On both boards in the game, coal is vital. There are relatively few coal mines on the German board and only TWO to be found on the New England board. (New England’s need for additional coal must be met by bringing in that essential commodity through ports.)

Loans are both easy to get and necessary as you start with NO money! While players score for both technology and money, it is technology that fuels the lion’s share of victory. Still, the importance of money should not be minimized. Money is helpful and important (after all, you can’t build your technology without it) but concentrating on cash while neglecting technology is not wise.

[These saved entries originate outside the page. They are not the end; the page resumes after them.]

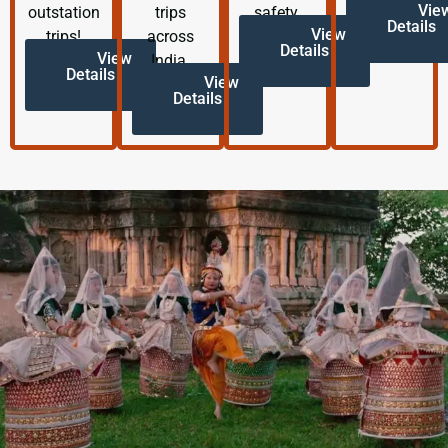
Vie
outstation
trips
safety.
Details
View
trips!
across
Details
View
India.
Details
View
Details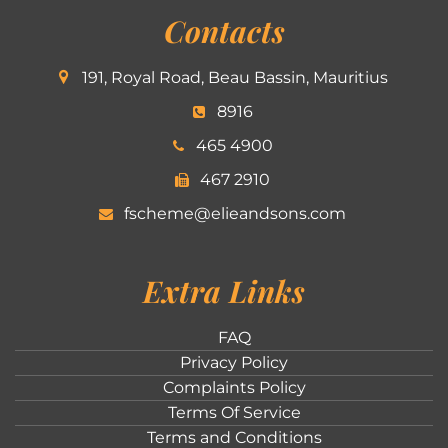
Contacts
191, Royal Road, Beau Bassin, Mauritius
8916
465 4900
467 2910
fscheme@elieandsons.com
Extra Links
FAQ
Privacy Policy
Complaints Policy
Terms Of Service
Terms and Conditions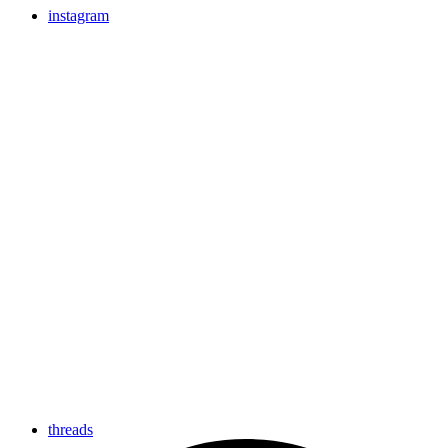
instagram
threads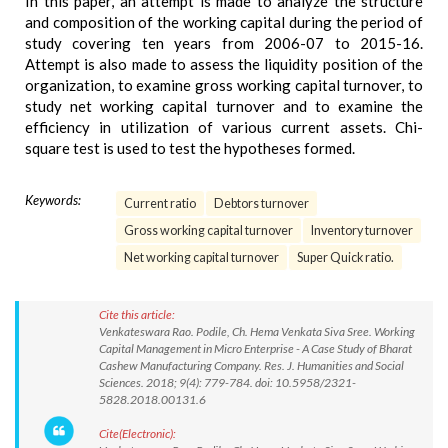
In this paper, an attempt is made to analyze the structure
and composition of the working capital during the period of
study covering ten years from 2006-07 to 2015-16.
Attempt is also made to assess the liquidity position of the
organization, to examine gross working capital turnover, to
study net working capital turnover and to examine the
efficiency in utilization of various current assets. Chi-
square test is used to test the hypotheses formed.
Keywords:
Current ratio
Debtors turnover
Gross working capital turnover
Inventory turnover
Net working capital turnover
Super Quick ratio.
Cite this article:
Venkateswara Rao. Podile, Ch. Hema Venkata Siva Sree. Working
Capital Management in Micro Enterprise - A Case Study of Bharat
Cashew Manufacturing Company. Res. J. Humanities and Social
Sciences. 2018; 9(4): 779-784. doi: 10.5958/2321-
5828.2018.00131.6
Cite(Electronic):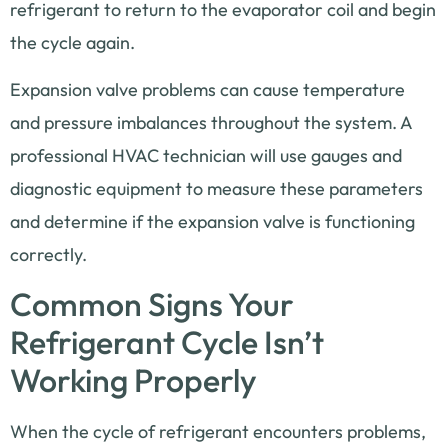
refrigerant to return to the evaporator coil and begin
the cycle again.
Expansion valve problems can cause temperature
and pressure imbalances throughout the system. A
professional HVAC technician will use gauges and
diagnostic equipment to measure these parameters
and determine if the expansion valve is functioning
correctly.
Common Signs Your
Refrigerant Cycle Isn’t
Working Properly
When the cycle of refrigerant encounters problems,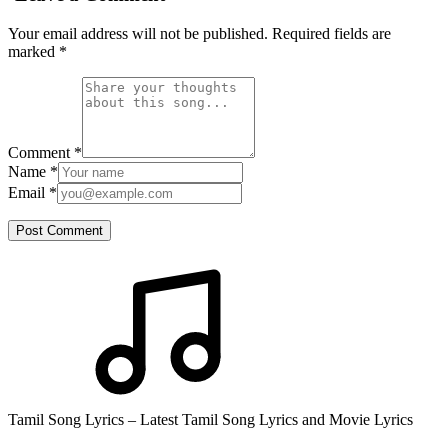
Your email address will not be published. Required fields are
marked
*
Comment
*
Name
*
Email
*
Post Comment
Tamil Song Lyrics – Latest Tamil Song Lyrics and Movie Lyrics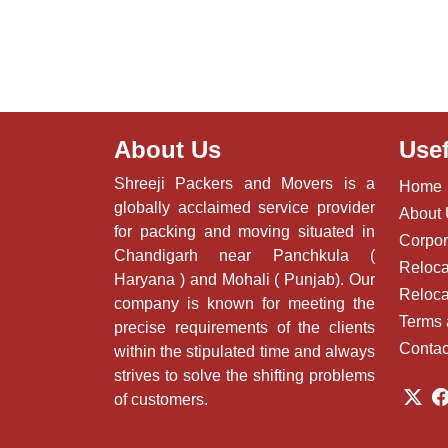
About Us
Usef
Shreeji Packers and Movers is a
Home
globally acclaimed service provider
About
for packing and moving situated in
Corpor
Chandigarh near Panchkula (
Reloca
Haryana ) and Mohali ( Punjab). Our
Reloca
company is known for meeting the
Terms 
precise requirements of the clients
Contac
within the stipulated time and always
strives to solve the shifting problems
of customers.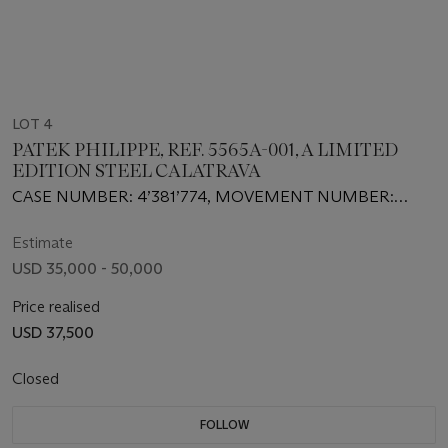
LOT 4
PATEK PHILIPPE, REF. 5565A-001, A LIMITED
EDITION STEEL CALATRAVA
CASE NUMBER: 4’381’774, MOVEMENT NUMBER:
3’560’583
Estimate
USD 35,000 - 50,000
Price realised
USD 37,500
Closed
FOLLOW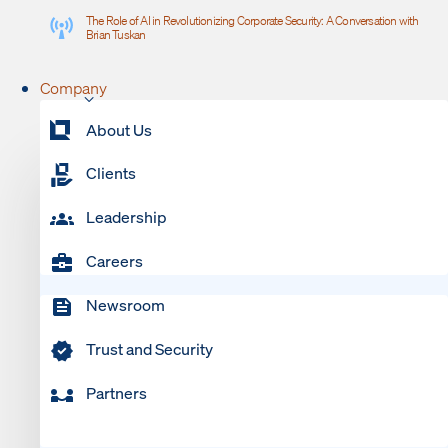
The Role of AI in Revolutionizing Corporate Security: A Conversation with
Brian Tuskan
Company
About Us
Clients
Leadership
Careers
Newsroom
Trust and Security
Partners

Technology is Victory Points; money converts to Victory Points as well but, as mentioned, at a discouraging rate of 5 to 1!

Because turn order is determined through the amount of money spent in a turn (with the player spending the LEAST on a turn going first the next), the player going last has an advantage since he will know how much has already been spent by other players and can accurately calculate how much (or how little) he should spend to secure a desirable slot in the next turn’s turn order. This is a clever balancing mechanism. The downside to this, however, is the downtime that can occur because of it. (A player going last can then go first leaving a player who went, third in a turn, for example, waiting quite awhile until his next turn comes around again.)

Luck of the draw concerning cards is somewhat mitigated by the ability to combine two actions into one so that you can build an industry in a location of your choice. You still need to play a card but this combination option can liberate you from being handcuffed by unusable cards. A nice design touch. On the other hand, the presence of ship cards when playing the German board is a design oddity. These cards have no real use there as no ships are built when playing with that board. (While they can be used when passing or developing, ANY card can be used for that.) When they appear – and no one chooses them – they just clog up the card display. We suggest either just resigning yourself to drawing blindly from the deck (if choosing to draw cards) or simply discarding them when they appear (at the cost of ending the game sooner).

In Age of Industry, designer Martin Wallace revisits rail games and comes up with yet another variation on the theme of industrial development. Wallace has tweaked elements he has used in previous releases (most notably, Brass) and has come up with a streamlined (but not gutted) game of building up industry and technology and delivering the goods through a network of railroad lines. Age of Industry is a game that can satisfy both the ardent train game enthusiast and those gamers who dream of carving out a financial empire.